> _Task item_:
In the entries that follow, find the line containing "index pip: (321, 374)"; from there, copy every line exactly through the line containing "pinky tip: (536, 380)".

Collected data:

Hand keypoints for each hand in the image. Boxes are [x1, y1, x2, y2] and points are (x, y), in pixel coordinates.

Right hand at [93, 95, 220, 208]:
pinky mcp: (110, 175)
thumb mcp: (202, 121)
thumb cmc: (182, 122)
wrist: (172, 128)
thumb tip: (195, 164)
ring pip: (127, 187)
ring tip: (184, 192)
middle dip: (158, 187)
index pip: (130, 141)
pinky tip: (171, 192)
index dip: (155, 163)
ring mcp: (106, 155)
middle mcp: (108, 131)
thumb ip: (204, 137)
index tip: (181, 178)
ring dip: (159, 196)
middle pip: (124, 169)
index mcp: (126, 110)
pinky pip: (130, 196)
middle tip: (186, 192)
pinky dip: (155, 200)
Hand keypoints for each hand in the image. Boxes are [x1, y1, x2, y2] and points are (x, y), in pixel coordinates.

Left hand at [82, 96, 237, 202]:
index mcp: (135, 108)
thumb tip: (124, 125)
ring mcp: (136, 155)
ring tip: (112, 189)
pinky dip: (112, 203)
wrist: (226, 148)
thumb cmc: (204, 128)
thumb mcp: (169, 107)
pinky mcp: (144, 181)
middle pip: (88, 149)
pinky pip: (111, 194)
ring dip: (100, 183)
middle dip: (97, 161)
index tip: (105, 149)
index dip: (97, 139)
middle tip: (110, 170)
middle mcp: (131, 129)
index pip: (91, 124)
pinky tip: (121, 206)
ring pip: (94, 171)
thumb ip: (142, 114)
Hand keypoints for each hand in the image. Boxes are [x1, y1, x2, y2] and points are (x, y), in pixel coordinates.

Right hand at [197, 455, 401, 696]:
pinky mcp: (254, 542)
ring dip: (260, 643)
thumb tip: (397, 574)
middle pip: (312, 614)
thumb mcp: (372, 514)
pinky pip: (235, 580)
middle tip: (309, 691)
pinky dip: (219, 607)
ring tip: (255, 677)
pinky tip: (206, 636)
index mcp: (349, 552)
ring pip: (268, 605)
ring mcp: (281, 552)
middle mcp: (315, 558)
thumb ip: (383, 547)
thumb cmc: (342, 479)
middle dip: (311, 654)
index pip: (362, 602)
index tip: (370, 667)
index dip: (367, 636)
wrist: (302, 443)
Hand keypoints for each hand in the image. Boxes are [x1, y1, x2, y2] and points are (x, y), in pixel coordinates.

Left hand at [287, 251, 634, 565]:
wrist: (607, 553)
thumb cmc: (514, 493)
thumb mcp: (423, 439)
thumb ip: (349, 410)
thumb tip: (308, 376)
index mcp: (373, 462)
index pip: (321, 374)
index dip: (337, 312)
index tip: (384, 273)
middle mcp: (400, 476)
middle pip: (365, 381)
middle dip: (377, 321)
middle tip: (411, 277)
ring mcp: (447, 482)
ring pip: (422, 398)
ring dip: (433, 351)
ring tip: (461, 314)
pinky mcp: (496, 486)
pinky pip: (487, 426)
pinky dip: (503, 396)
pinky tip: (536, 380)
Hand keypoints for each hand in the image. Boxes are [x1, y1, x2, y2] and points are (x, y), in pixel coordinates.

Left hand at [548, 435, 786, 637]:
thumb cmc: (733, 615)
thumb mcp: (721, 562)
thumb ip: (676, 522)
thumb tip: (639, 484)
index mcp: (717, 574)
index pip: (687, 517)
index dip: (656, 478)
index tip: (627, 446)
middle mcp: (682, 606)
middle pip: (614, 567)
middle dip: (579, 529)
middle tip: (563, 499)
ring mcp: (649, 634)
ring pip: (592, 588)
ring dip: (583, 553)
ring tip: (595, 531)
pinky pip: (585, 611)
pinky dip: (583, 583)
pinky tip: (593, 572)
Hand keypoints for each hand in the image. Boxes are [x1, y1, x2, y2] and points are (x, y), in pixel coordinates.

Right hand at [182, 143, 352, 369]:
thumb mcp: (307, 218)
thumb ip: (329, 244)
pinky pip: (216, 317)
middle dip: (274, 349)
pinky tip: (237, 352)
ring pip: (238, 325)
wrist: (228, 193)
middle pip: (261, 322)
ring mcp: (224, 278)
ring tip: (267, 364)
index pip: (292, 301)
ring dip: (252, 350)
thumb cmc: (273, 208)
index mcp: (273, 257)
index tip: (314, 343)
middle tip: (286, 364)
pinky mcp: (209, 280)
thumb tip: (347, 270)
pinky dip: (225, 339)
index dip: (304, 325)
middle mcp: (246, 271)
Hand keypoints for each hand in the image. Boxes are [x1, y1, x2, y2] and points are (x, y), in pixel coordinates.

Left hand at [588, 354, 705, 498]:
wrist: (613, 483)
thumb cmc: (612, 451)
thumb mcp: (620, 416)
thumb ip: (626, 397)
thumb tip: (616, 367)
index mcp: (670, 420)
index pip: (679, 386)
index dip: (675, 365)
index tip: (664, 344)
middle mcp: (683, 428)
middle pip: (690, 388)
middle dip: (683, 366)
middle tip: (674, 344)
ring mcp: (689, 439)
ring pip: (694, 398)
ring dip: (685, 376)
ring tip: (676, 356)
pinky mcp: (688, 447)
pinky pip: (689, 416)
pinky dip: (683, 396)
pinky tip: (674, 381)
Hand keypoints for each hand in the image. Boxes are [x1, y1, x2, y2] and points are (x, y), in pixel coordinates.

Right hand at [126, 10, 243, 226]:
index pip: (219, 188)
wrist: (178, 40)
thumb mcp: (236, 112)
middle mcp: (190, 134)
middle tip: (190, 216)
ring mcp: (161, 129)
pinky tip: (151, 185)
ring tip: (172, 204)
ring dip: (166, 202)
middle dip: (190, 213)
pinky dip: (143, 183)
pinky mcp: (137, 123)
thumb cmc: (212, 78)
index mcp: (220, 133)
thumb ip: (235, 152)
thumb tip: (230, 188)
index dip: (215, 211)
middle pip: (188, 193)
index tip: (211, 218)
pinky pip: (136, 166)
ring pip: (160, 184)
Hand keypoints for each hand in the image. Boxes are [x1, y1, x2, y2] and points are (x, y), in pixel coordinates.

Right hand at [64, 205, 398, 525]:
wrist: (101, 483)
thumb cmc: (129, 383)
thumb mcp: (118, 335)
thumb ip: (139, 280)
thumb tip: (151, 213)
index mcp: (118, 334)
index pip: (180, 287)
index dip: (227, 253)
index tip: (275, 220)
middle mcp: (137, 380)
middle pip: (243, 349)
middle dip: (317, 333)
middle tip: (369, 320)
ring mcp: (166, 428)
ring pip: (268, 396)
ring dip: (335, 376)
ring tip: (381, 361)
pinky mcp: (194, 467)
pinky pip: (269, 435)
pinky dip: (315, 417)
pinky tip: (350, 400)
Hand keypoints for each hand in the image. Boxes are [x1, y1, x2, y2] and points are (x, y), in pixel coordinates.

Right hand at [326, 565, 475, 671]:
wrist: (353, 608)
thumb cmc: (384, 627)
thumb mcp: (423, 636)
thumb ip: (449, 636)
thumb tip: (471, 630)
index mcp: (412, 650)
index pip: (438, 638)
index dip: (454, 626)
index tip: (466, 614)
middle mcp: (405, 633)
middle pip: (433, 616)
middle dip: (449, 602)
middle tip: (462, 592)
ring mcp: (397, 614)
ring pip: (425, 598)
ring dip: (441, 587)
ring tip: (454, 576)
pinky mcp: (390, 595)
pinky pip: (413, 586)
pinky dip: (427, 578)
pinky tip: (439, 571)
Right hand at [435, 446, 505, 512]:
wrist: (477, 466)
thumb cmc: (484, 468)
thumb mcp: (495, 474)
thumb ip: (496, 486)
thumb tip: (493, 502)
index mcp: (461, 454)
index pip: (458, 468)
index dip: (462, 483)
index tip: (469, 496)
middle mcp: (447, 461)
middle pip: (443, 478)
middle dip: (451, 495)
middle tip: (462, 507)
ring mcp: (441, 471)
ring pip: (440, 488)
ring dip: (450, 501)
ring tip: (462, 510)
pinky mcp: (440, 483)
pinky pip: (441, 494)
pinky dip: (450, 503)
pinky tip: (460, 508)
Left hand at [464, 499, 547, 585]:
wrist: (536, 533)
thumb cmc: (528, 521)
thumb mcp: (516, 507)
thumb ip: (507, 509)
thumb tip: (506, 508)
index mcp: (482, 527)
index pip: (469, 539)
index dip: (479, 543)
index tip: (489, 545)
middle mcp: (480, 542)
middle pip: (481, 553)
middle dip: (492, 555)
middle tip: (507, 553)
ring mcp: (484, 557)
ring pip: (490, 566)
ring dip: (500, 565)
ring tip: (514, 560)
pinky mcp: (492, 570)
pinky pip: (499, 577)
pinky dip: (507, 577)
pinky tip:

> _Answer section_:
index pip: (321, 374)
index dip: (337, 312)
index tip: (384, 273)
middle mcp: (400, 476)
middle pip: (365, 381)
middle dip: (377, 321)
middle tip: (411, 277)
ring mcp: (447, 482)
ring pip: (422, 398)
ring dip: (433, 351)
ring tip: (461, 314)
pinky mcp: (496, 486)
pinky pip: (487, 426)
pinky dip: (503, 396)
pinky tip: (536, 380)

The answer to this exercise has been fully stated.